→ TASK BRIEF:
Would you retype each record exactly as given?

→ SUPPLIED DATA:
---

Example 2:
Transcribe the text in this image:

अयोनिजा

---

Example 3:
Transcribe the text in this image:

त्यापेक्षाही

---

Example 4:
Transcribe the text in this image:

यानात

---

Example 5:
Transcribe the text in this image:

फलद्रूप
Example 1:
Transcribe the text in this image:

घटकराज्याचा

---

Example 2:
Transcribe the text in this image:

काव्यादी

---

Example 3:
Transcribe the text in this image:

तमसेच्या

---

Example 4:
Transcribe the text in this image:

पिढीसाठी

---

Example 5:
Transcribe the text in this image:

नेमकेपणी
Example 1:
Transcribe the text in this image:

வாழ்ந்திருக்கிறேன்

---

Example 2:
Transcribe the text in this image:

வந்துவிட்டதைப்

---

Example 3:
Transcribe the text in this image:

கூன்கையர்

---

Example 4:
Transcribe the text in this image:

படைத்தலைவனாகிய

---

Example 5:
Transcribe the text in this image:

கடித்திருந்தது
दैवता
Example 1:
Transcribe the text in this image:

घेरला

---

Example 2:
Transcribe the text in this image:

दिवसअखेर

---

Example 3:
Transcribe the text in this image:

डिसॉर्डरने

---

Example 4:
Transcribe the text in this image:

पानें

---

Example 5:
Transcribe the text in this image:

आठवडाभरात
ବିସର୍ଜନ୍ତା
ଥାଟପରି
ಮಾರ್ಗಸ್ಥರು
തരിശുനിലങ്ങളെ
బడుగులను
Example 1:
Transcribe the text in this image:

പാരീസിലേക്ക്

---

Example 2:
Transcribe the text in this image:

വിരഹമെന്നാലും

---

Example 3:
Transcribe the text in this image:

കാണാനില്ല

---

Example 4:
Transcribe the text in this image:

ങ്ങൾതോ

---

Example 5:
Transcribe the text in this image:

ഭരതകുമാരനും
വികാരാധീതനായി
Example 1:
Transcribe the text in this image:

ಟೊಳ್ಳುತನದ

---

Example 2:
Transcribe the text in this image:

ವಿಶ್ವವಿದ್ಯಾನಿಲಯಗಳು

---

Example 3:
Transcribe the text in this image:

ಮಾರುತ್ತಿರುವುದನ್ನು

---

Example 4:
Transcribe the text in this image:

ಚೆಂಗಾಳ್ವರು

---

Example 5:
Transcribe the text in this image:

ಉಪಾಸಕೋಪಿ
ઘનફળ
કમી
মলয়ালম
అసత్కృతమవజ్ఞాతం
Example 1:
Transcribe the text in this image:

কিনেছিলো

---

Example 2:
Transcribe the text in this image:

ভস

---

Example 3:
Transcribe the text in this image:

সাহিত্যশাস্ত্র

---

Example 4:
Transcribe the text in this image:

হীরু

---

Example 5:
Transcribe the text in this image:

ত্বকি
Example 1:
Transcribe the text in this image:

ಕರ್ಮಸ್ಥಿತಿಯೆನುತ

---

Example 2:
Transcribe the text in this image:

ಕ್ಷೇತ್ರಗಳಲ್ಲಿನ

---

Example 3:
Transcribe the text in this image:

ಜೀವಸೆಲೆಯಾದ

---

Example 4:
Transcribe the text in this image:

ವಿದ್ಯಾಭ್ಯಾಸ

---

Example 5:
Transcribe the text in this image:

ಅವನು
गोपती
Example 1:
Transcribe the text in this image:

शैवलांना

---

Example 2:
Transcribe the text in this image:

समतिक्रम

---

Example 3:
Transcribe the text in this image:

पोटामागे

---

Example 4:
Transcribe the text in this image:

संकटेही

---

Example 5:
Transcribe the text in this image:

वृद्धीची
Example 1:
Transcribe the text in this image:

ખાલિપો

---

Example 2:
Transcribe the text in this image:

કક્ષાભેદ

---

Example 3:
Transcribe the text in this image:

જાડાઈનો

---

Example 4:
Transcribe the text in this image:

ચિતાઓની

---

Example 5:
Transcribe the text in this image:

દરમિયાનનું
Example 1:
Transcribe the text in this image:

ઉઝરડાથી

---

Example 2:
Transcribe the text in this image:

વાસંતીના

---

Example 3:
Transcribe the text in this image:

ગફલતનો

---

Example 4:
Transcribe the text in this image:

→ EXERCISE SOLUTION:
---

Example 2:
Transcribe the text in this image:

अयोनिजा

---

Example 3:
Transcribe the text in this image:

त्यापेक्षाही

---

Example 4:
Transcribe the text in this image:

यानात

---

Example 5:
Transcribe the text in this image:

फलद्रूप
Example 1:
Transcribe the text in this image:

घटकराज्याचा

---

Example 2:
Transcribe the text in this image:

काव्यादी

---

Example 3:
Transcribe the text in this image:

तमसेच्या

---

Example 4:
Transcribe the text in this image:

पिढीसाठी

---

Example 5:
Transcribe the text in this image:

नेमकेपणी
Example 1:
Transcribe the text in this image:

வாழ்ந்திருக்கிறேன்

---

Example 2:
Transcribe the text in this image:

வந்துவிட்டதைப்

---

Example 3:
Transcribe the text in this image:

கூன்கையர்

---

Example 4:
Transcribe the text in this image:

படைத்தலைவனாகிய

---

Example 5:
Transcribe the text in this image:

கடித்திருந்தது
दैवता
Example 1:
Transcribe the text in this image:

घेरला

---

Example 2:
Transcribe the text in this image:

दिवसअखेर

---

Example 3:
Transcribe the text in this image:

डिसॉर्डरने

---

Example 4:
Transcribe the text in this image:

पानें

---

Example 5:
Transcribe the text in this image:

आठवडाभरात
ବିସର୍ଜନ୍ତା
ଥାଟପରି
ಮಾರ್ಗಸ್ಥರು
തരിശുനിലങ്ങളെ
బడుగులను
Example 1:
Transcribe the text in this image:

പാരീസിലേക്ക്

---

Example 2:
Transcribe the text in this image:

വിരഹമെന്നാലും

---

Example 3:
Transcribe the text in this image:

കാണാനില്ല

---

Example 4:
Transcribe the text in this image:

ങ്ങൾതോ

---

Example 5:
Transcribe the text in this image:

ഭരതകുമാരനും
വികാരാധീതനായി
Example 1:
Transcribe the text in this image:

ಟೊಳ್ಳುತನದ

---

Example 2:
Transcribe the text in this image:

ವಿಶ್ವವಿದ್ಯಾನಿಲಯಗಳು

---

Example 3:
Transcribe the text in this image:

ಮಾರುತ್ತಿರುವುದನ್ನು

---

Example 4:
Transcribe the text in this image:

ಚೆಂಗಾಳ್ವರು

---

Example 5:
Transcribe the text in this image:

ಉಪಾಸಕೋಪಿ
ઘનફળ
કમી
মলয়ালম
అసత్కృతమవజ్ఞాతం
Example 1:
Transcribe the text in this image:

কিনেছিলো

---

Example 2:
Transcribe the text in this image:

ভস

---

Example 3:
Transcribe the text in this image:

সাহিত্যশাস্ত্র

---

Example 4:
Transcribe the text in this image:

হীরু

---

Example 5:
Transcribe the text in this image:

ত্বকি
Example 1:
Transcribe the text in this image:

ಕರ್ಮಸ್ಥಿತಿಯೆನುತ

---

Example 2:
Transcribe the text in this image:

ಕ್ಷೇತ್ರಗಳಲ್ಲಿನ

---

Example 3:
Transcribe the text in this image:

ಜೀವಸೆಲೆಯಾದ

---

Example 4:
Transcribe the text in this image:

ವಿದ್ಯಾಭ್ಯಾಸ

---

Example 5:
Transcribe the text in this image:

ಅವನು
गोपती
Example 1:
Transcribe the text in this image:

शैवलांना

---

Example 2:
Transcribe the text in this image:

समतिक्रम

---

Example 3:
Transcribe the text in this image:

पोटामागे

---

Example 4:
Transcribe the text in this image:

संकटेही

---

Example 5:
Transcribe the text in this image:

वृद्धीची
Example 1:
Transcribe the text in this image:

ખાલિપો

---

Example 2:
Transcribe the text in this image:

કક્ષાભેદ

---

Example 3:
Transcribe the text in this image:

જાડાઈનો

---

Example 4:
Transcribe the text in this image:

ચિતાઓની

---

Example 5:
Transcribe the text in this image:

દરમિયાનનું
Example 1:
Transcribe the text in this image:

ઉઝરડાથી

---

Example 2:
Transcribe the text in this image:

વાસંતીના

---

Example 3:
Transcribe the text in this image:

ગફલતનો

---

Example 4:
Transcribe the text in this image:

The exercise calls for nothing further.